- Material provided:
-- -- --

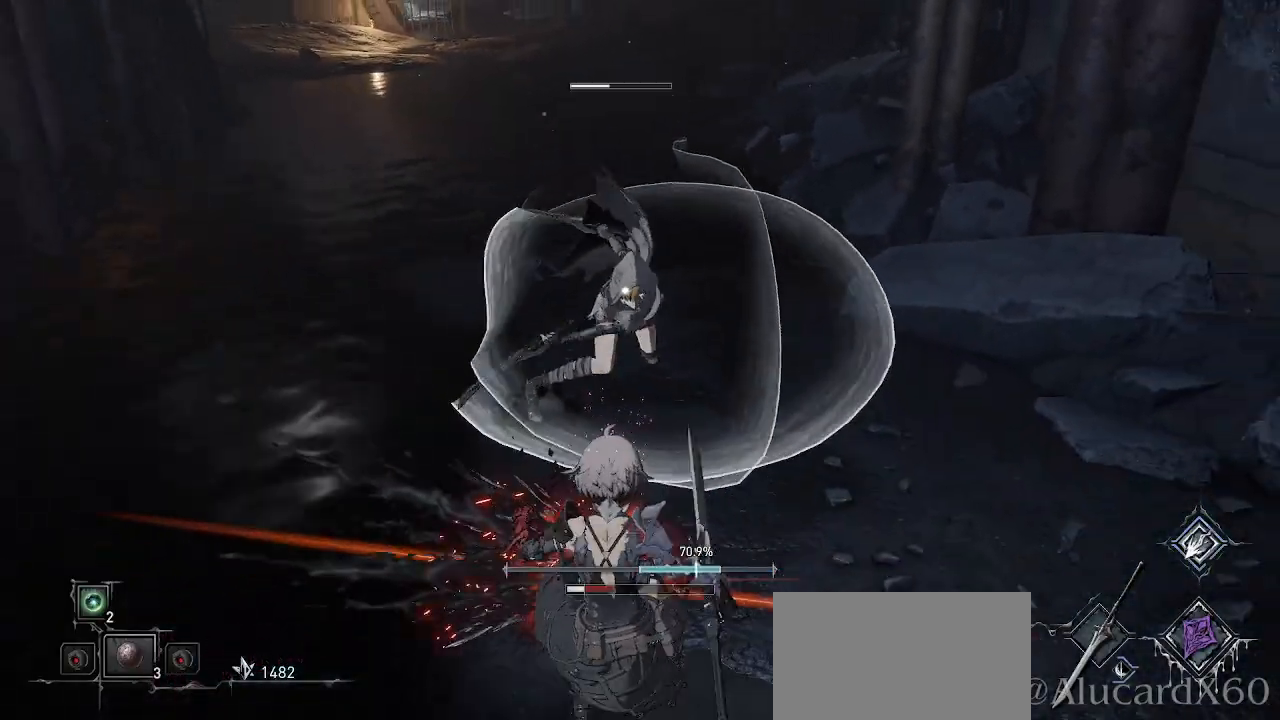
{"buttons": [], "left_stick": "down", "right_stick": "center", "events": [[167, "L2", "down"], [283, "L2", "up"], [383, "L2", "down"], [433, "L2", "up"]]}
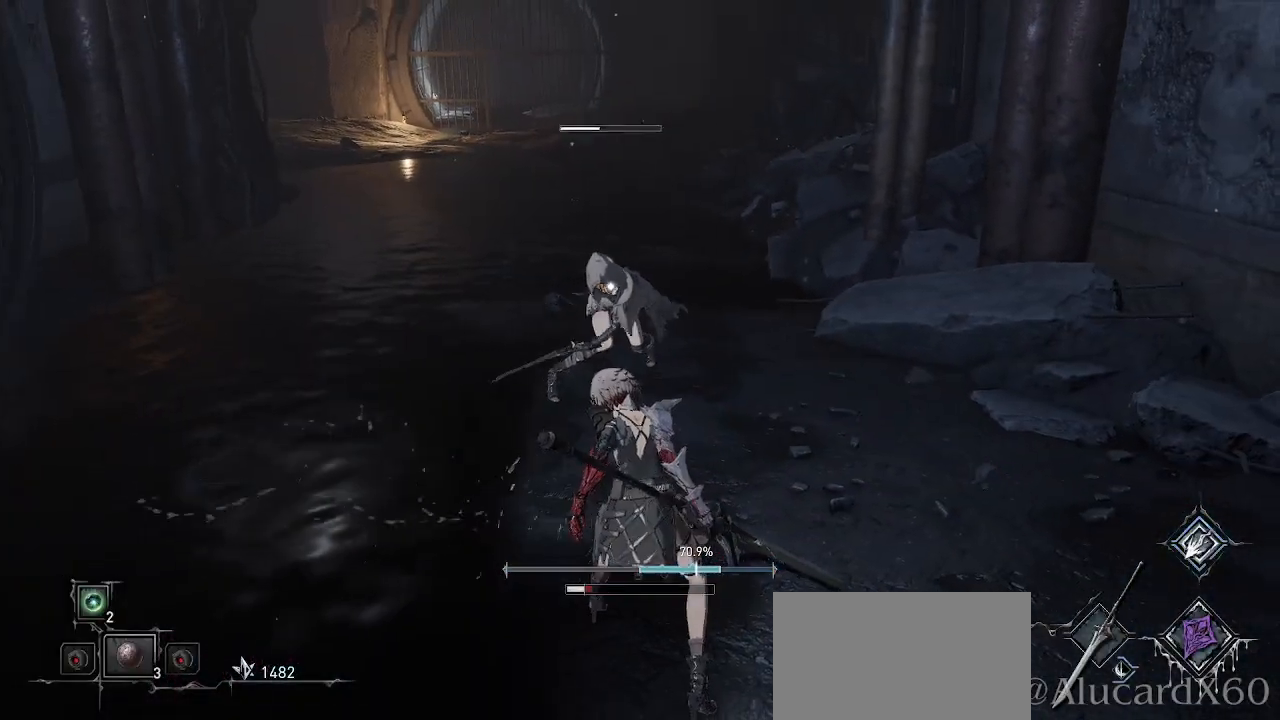
{"buttons": [], "left_stick": "down", "right_stick": "center", "events": []}
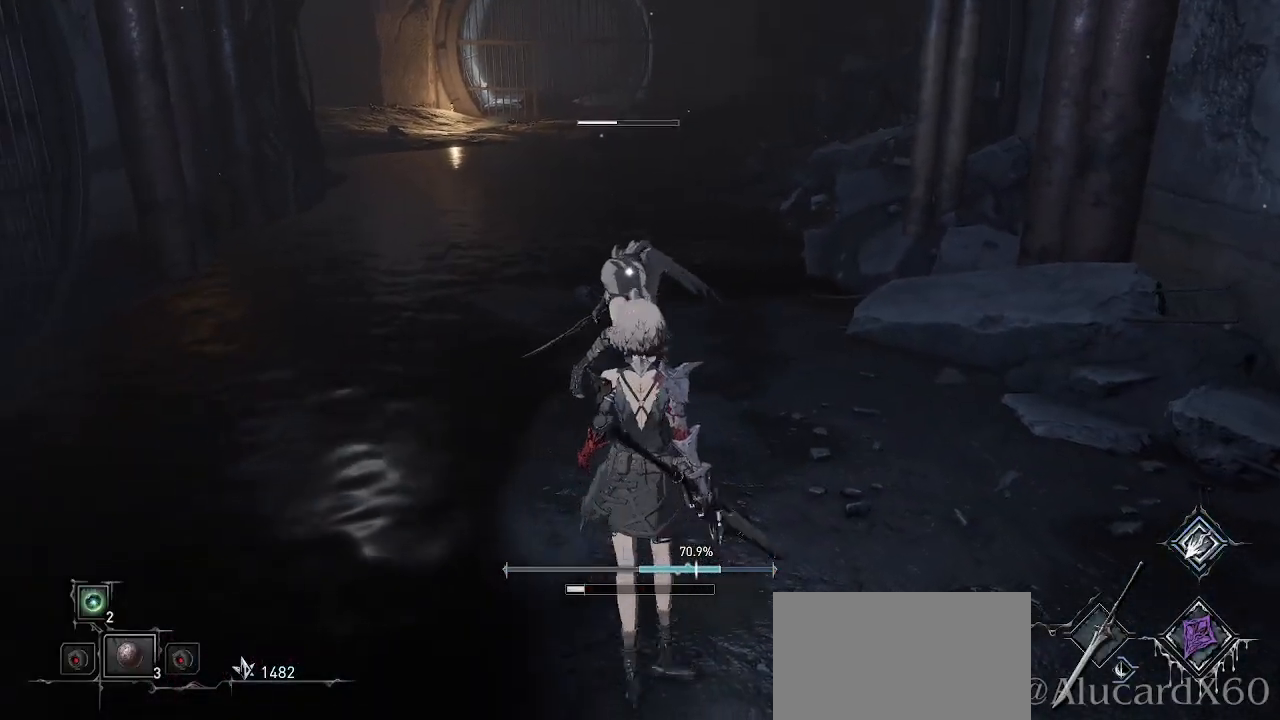
{"buttons": [], "left_stick": "center", "right_stick": "center", "events": [[483, "left_stick", "center"]]}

-- -- --

- Brief: Please output every line of the listing as it stands, and omit its images.

- Response:
{"buttons": [], "left_stick": "down", "right_stick": "center", "events": [[167, "L2", "down"], [283, "L2", "up"], [383, "L2", "down"], [433, "L2", "up"]]}
{"buttons": [], "left_stick": "down", "right_stick": "center", "events": []}
{"buttons": [], "left_stick": "center", "right_stick": "center", "events": [[483, "left_stick", "center"]]}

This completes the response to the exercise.